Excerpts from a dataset
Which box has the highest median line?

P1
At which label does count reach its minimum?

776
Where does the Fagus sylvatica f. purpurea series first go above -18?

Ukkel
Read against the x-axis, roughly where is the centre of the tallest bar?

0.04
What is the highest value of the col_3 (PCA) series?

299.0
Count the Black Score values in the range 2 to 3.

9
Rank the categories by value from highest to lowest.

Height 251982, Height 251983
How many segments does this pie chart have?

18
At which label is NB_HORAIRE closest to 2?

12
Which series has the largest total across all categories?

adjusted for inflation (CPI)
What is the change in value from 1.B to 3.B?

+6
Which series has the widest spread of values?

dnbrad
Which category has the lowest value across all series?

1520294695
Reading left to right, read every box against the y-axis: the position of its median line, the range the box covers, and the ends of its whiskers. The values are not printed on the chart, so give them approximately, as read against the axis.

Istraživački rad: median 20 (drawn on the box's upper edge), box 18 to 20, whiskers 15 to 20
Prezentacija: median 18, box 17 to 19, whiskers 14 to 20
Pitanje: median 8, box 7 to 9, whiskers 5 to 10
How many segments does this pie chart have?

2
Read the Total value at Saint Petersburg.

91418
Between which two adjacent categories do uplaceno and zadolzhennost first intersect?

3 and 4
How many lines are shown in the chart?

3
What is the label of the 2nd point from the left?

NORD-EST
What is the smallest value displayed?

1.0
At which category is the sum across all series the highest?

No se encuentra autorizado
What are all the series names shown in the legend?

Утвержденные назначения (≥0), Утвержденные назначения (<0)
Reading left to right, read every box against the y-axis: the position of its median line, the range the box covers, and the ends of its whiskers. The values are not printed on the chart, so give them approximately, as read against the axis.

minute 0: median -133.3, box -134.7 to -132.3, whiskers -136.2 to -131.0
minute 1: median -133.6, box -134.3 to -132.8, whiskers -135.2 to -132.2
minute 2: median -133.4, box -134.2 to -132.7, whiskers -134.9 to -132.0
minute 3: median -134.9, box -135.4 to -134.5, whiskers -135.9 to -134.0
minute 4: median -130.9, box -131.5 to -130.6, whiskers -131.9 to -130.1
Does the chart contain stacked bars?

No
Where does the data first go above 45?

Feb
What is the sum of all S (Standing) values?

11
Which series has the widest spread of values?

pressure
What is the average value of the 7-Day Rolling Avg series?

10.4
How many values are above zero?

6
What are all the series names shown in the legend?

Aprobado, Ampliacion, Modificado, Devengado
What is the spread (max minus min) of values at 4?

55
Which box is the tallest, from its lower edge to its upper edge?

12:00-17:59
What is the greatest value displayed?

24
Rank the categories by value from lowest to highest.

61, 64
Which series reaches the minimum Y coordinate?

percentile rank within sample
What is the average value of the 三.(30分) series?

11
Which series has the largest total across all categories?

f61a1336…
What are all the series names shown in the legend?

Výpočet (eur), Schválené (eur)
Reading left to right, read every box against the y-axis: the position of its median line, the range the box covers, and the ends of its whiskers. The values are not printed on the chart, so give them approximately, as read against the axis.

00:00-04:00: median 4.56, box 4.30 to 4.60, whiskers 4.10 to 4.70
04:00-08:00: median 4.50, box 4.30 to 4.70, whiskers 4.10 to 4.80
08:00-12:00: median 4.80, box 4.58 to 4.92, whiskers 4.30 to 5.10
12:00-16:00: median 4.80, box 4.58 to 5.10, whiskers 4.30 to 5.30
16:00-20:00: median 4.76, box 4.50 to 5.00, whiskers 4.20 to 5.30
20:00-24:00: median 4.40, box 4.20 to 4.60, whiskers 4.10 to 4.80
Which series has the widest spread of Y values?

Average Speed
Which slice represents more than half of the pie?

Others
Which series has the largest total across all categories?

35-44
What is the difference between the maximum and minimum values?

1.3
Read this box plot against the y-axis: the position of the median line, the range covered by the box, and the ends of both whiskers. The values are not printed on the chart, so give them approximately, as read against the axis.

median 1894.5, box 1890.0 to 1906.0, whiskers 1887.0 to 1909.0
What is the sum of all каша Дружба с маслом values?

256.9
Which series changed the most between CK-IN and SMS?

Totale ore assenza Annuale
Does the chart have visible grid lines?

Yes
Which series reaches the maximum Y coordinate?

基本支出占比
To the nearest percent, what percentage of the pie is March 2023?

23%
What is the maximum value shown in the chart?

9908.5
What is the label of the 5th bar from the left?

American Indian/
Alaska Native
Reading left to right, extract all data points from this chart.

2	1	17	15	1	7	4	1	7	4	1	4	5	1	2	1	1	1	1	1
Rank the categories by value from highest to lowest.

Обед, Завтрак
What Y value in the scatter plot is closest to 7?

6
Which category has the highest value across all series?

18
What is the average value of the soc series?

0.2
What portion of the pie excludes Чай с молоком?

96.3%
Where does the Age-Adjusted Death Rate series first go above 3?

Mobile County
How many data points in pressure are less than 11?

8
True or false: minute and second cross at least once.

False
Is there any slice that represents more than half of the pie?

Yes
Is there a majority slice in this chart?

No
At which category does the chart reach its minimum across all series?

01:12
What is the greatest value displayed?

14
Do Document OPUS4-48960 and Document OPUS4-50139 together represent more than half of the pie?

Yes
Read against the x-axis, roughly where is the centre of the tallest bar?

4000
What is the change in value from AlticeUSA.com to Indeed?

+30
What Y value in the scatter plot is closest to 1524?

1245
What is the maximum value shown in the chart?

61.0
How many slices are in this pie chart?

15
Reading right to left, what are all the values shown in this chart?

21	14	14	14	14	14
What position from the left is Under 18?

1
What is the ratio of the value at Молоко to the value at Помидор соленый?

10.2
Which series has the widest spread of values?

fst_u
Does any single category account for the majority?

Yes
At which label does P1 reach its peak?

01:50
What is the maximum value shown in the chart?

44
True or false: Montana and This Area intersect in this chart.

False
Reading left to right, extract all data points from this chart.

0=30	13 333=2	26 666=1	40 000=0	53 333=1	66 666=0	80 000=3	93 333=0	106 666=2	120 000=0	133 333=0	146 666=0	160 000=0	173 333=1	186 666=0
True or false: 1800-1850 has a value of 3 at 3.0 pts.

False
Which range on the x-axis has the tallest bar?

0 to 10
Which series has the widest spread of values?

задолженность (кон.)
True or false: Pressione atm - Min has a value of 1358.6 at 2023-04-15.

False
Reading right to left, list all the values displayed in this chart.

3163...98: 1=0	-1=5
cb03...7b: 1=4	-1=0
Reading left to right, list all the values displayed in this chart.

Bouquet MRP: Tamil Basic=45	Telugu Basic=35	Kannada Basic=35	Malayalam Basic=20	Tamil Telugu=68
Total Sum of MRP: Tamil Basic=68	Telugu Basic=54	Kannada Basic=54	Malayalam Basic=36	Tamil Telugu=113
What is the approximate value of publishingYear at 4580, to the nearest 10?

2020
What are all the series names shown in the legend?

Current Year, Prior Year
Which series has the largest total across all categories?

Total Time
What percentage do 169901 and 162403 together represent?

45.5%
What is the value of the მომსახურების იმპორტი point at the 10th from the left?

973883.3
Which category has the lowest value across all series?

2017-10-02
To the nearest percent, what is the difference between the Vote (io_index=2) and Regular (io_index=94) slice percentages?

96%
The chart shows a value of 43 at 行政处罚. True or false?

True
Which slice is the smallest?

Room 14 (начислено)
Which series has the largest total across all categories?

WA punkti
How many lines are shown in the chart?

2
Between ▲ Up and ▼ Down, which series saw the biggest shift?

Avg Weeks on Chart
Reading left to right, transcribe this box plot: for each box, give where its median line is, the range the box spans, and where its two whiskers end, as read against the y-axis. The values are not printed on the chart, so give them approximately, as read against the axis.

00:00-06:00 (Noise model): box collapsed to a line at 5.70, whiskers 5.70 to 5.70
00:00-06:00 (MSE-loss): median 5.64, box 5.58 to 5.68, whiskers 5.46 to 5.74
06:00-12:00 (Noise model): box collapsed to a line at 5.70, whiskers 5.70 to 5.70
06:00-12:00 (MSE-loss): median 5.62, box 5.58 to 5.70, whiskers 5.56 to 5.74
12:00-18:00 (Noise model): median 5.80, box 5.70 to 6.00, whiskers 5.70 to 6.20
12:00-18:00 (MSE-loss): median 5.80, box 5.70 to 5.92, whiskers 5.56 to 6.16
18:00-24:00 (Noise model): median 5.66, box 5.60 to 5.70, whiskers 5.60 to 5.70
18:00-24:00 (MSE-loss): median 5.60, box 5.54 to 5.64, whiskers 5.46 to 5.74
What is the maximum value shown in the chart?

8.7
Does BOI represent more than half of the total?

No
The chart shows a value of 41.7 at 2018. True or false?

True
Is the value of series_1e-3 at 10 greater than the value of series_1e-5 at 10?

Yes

### [YOUR TASK]
Update everything from the start of the entries down to the line containing "Count the Black" by changing "highest" to "greatest" and keeping the rest unchanged. Give only those lines.

### [REPLY TO THE TASK]
Which box has the greatest median line?

P1
At which label does count reach its minimum?

776
Where does the Fagus sylvatica f. purpurea series first go above -18?

Ukkel
Read against the x-axis, roughly where is the centre of the tallest bar?

0.04
What is the greatest value of the col_3 (PCA) series?

299.0
Count the Black Score values in the range 2 to 3.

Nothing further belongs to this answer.